Köln.Sport

Schicksal besiegelt?

Der 1. FC Köln taumelt in Richtung zweite Liga. Nach der 1:3-Niederlage im Montagabendspiel bei Werder Bremen gibt es kaum noch Hoffnung auf einen Verbleib in der Bundesliga.
Hoffnung

Wars das? Nach der 1:3-Niederlage in Bremen, die Maximilian Eggestein (r.) mit seinem Tor in der Schlussminute besiegelte, gibt es beim FC nur noch wenig Hoffnung auf den Klassenerhalt (Foto: imago/ Nordphoto)

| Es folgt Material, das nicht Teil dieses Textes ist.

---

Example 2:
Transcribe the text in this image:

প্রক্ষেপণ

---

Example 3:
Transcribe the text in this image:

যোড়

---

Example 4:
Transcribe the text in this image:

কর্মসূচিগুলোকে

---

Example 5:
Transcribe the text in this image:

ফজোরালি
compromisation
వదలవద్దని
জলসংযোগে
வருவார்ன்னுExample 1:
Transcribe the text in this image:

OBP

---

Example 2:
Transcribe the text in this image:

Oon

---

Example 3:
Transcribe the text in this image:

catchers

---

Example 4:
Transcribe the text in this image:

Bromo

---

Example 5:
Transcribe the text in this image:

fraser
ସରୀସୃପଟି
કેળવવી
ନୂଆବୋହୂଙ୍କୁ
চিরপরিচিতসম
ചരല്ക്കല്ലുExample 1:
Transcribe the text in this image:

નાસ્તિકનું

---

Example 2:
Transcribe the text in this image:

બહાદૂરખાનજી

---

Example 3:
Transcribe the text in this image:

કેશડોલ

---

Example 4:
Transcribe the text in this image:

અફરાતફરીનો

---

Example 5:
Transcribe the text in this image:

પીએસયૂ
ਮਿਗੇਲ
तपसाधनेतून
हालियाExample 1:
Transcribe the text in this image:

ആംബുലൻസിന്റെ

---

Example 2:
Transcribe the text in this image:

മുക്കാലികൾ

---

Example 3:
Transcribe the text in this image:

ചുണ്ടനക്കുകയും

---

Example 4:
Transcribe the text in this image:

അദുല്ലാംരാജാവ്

Als Tabellenletzter abgeschlagen – daran hatten sich Fans des 1. FC Köln nach der katastrophalen Hinrunde bereits gewöhnt. Doch trotz dem großen Abstand zum rettenden Ufer keimte dank der ordentlichen Rückrunde, in der die Mannschaft viele Punkte holte und selbst bei Niederlagen meist welche verdient gehabt hätte, noch einmal Hoffnung auf. Mit der Pleite in Bremen erhält diese jedoch einen herben Dämpfer.

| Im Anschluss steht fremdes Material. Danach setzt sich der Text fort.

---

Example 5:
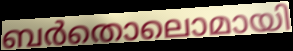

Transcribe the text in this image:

ബർതൊലൊമായി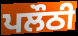
ਪਲੌਠੀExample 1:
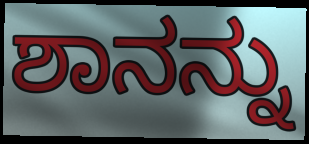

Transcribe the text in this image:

ಶಾನನ್ನು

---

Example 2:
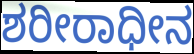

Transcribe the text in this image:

ಶರೀರಾಧೀನ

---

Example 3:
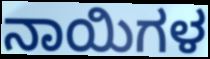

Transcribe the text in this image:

ನಾಯಿಗಳ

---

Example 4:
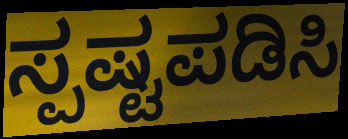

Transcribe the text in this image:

ಸ್ಪಷ್ಟಪಡಿಸಿ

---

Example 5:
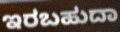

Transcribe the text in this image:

ಇರಬಹುದಾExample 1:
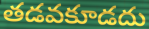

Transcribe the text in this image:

తడవకూడదు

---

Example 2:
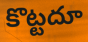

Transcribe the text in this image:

కొట్టదూ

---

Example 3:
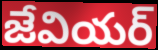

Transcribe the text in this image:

జేవియర్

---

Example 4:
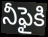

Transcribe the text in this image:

నీఫైకి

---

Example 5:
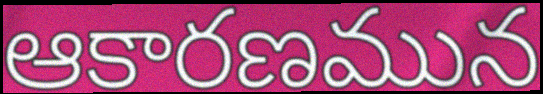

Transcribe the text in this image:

ఆకారణమున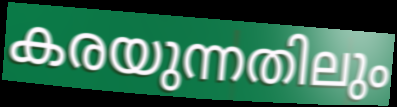
കരയുന്നതിലും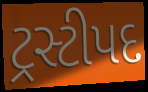
ટ્રસ્ટીપદ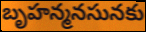
బృహన్మనసునకు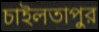
চাইলতাপুরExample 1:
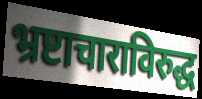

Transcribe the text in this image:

भ्रष्टाचाराविरुद्ध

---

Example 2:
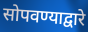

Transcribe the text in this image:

सोपवण्याद्वारे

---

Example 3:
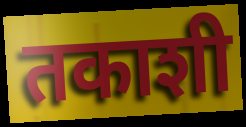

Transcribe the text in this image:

तकाशी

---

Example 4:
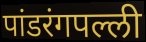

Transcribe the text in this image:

पांडरंगपल्ली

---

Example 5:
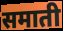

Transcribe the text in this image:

समातीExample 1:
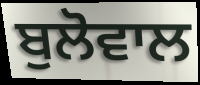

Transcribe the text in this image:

ਬੁਲੋਵਾਲ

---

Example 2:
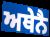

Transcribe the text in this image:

ਅਥੇਨੈ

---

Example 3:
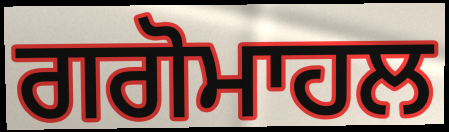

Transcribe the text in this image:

ਗਗੋਮਾਹਲ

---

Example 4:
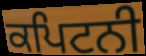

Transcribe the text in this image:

ਕਪਿਟਨੀ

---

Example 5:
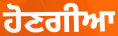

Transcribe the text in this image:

ਹੋਣਗੀਆ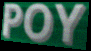
POY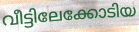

Dabei war die Ruthenbeck-Elf auch an der Weser lange Zeit ebenbürtig. In den ersten Minuten hatten die „Geißböcke“ mehr von der Partie, ohne jedoch große Torgefahr auszustrahlen. Von Bremen kam aus dem Spiel wenig, doch die Hausherren konnten sich nach einer guten halben Stunde auf ihre Stärke bei Standards verlassen. Veljkovic schob nach einer Junuzovic-Ecke völlig freistehend zum 1:0 ein (33.).

Osako bringt FC zurück

Zur zweiten Halbzeit brachte Ruthenbeck Bittencourt und Özcan für Sörensen und Terodde, um mehr Kontrolle im Mittelfeld zu erlangen. Die Umstellung trug schnell Früchte, der FC gab einige Warnschüsse ab, ehe es in der 53. Minute einschlug. Yuya Osko netzte nach Zuspiel von Oldie Claudio Pizarro gekonnt ein. Doch die Bremer zeigten sich keineswegs geschockt und antworteten auf dem Fuße: Rashica stellte den alten Abstand nur fünf Minuten später wieder her.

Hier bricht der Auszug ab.